OUR Science

A New
Therapeutic Mechanism

Molecular Gates are small molecule drugs that selectively eliminate harmful extracellular proteins at their origin, inside cells, and prevent them from emerging to cause disease.

The Secretory Translocon: A Ubiquitous and Singular Exit

The human body produces over 4,000 distinct extracellular proteins. Like all proteins, extracellular proteins are translated in the cytoplasm and then must cross a membrane to move from inside the cell to the outside. They make this journey via a single channel in the endoplasmic reticulum, called the secretory translocon.

Extracellular Proteins Drive Many Diseases

Extracellular proteins are drivers of many human diseases, ranging from inflammatory conditions to neurodegenerative disease to several cancers. In fact, over 1,000 extracellular proteins are linked to a disease.

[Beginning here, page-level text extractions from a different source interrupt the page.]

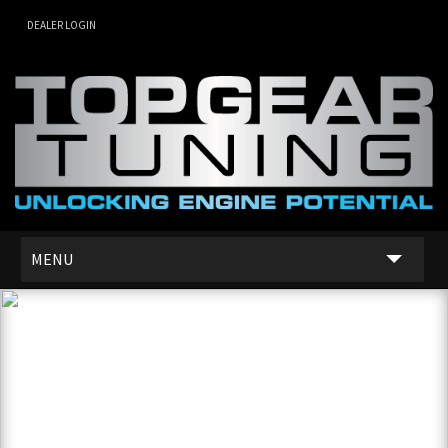
DEALER LOGIN
MENU
SERVICES
DEALER NETWORK
ABOUT US
CONTACT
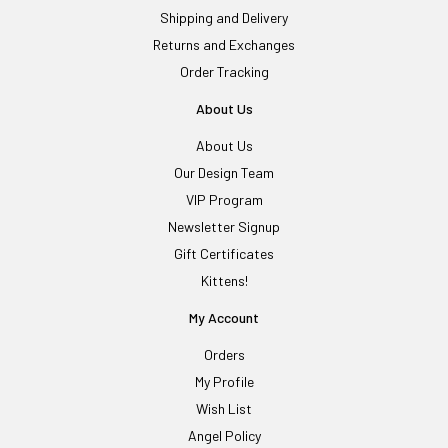
Shipping and Delivery
Returns and Exchanges
Order Tracking
About Us
About Us
Our Design Team
VIP Program
Newsletter Signup
Gift Certificates
Kittens!
My Account
Orders
My Profile
Wish List
Angel Policy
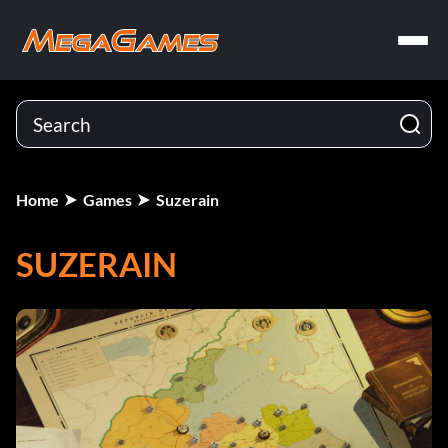
Home
Games
Suzerain
SUZERAIN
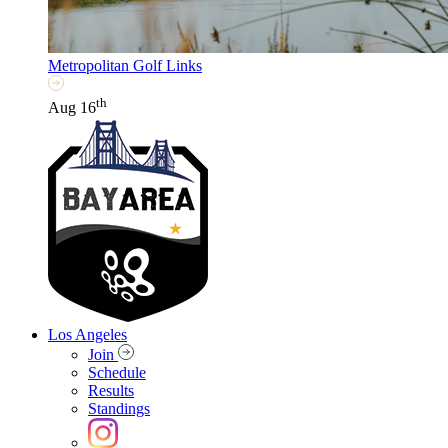
Metropolitan Golf Links
th
Aug 16
Los Angeles
Join
Schedule
Results
Standings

Extracellular proteins can cause disease when they:

  • act improperly
  • fold incorrectly
  • are produced at levels that are too high
  • or are secreted at the wrong time or
    place in the body

If the proteins causing these problems could be eliminated, these diseases could be treated or even potentially cured.

Stopping Diseases
at Their Origin

Molecular Gates eliminate disease-causing proteins by blocking them at their source: inside the cell. Our medicines do this by binding to the secretory translocon and setting up a “gate” in the channel.
 
The Molecular Gate recognizes the specific amino acid sequence of a disease-causing protein, and selectively disrupts its journey through the channel. With nowhere to go, the protein is degraded by the cell, ultimately eliminating the disease-causing protein.

The Small
Molecule Advantage

Gate’s new mechanism opens therapeutic paths for diseases that can’t be treated today or where existing treatments are sub-optimal for patients.

To eliminate extracellular proteins today requires biologic therapies, like antibodies or RNA drugs, that can be difficult to deliver to the right place at the right time.

In contrast, because they are small molecules, Molecular Gates can access all tissues including the brain (if needed) and be taken orally as a convenient pill instead of injected.